== WHAT THE EXERCISE ASKS ==
Stop after the line with "SQL | [My notes](23-Configure%20Azure%20Defender%20for%20SQL.md)"; until then, please copy every line of the records word for word from the first.
*** INPUT DATA
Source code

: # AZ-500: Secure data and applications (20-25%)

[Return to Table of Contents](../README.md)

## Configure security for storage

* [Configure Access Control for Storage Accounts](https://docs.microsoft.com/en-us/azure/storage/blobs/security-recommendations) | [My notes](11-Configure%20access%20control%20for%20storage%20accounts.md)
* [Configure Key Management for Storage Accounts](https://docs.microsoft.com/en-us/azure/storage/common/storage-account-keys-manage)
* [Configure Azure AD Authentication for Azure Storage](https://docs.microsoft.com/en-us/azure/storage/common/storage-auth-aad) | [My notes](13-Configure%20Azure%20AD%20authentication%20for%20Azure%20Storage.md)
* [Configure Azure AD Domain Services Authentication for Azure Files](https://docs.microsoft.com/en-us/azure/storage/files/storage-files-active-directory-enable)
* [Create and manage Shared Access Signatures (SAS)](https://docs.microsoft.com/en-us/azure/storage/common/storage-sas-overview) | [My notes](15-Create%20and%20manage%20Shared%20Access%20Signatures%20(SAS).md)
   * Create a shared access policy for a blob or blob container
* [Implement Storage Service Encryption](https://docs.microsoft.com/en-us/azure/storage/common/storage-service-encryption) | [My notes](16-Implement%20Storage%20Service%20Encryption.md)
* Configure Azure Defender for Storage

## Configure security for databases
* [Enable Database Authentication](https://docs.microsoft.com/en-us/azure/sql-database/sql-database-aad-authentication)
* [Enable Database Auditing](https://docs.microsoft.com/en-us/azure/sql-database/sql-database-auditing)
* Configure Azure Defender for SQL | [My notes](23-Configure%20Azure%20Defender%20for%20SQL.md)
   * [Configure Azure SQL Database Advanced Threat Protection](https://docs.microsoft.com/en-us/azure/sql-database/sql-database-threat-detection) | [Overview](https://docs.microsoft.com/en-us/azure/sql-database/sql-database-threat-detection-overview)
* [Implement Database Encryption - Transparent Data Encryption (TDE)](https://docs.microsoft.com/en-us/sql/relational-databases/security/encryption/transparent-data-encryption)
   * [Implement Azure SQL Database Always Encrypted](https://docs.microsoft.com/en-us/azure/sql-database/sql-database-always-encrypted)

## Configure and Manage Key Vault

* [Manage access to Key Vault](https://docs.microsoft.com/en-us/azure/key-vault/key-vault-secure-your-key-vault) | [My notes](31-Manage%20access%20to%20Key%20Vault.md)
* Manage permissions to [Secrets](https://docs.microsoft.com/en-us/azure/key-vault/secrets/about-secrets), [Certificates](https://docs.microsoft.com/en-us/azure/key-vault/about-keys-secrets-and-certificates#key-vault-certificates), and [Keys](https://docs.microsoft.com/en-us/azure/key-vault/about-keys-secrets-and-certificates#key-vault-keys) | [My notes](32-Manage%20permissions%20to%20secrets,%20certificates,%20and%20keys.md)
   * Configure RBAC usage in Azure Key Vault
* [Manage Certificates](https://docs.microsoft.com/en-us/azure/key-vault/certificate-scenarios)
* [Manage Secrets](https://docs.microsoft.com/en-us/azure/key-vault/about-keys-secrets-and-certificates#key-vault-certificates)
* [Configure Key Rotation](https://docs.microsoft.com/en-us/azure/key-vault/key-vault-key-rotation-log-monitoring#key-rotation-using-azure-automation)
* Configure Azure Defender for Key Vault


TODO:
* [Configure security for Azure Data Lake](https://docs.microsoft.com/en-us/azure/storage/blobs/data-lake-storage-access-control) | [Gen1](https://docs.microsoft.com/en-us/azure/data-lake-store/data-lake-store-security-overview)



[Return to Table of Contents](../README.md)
******
== YOUR SOLUTION ==
Source code

: # AZ-500: Secure data and applications (20-25%)

[Return to Table of Contents](../README.md)

## Configure security for storage

* [Configure Access Control for Storage Accounts](https://docs.microsoft.com/en-us/azure/storage/blobs/security-recommendations) | [My notes](11-Configure%20access%20control%20for%20storage%20accounts.md)
* [Configure Key Management for Storage Accounts](https://docs.microsoft.com/en-us/azure/storage/common/storage-account-keys-manage)
* [Configure Azure AD Authentication for Azure Storage](https://docs.microsoft.com/en-us/azure/storage/common/storage-auth-aad) | [My notes](13-Configure%20Azure%20AD%20authentication%20for%20Azure%20Storage.md)
* [Configure Azure AD Domain Services Authentication for Azure Files](https://docs.microsoft.com/en-us/azure/storage/files/storage-files-active-directory-enable)
* [Create and manage Shared Access Signatures (SAS)](https://docs.microsoft.com/en-us/azure/storage/common/storage-sas-overview) | [My notes](15-Create%20and%20manage%20Shared%20Access%20Signatures%20(SAS).md)
   * Create a shared access policy for a blob or blob container
* [Implement Storage Service Encryption](https://docs.microsoft.com/en-us/azure/storage/common/storage-service-encryption) | [My notes](16-Implement%20Storage%20Service%20Encryption.md)
* Configure Azure Defender for Storage

## Configure security for databases
* [Enable Database Authentication](https://docs.microsoft.com/en-us/azure/sql-database/sql-database-aad-authentication)
* [Enable Database Auditing](https://docs.microsoft.com/en-us/azure/sql-database/sql-database-auditing)
* Configure Azure Defender for SQL | [My notes](23-Configure%20Azure%20Defender%20for%20SQL.md)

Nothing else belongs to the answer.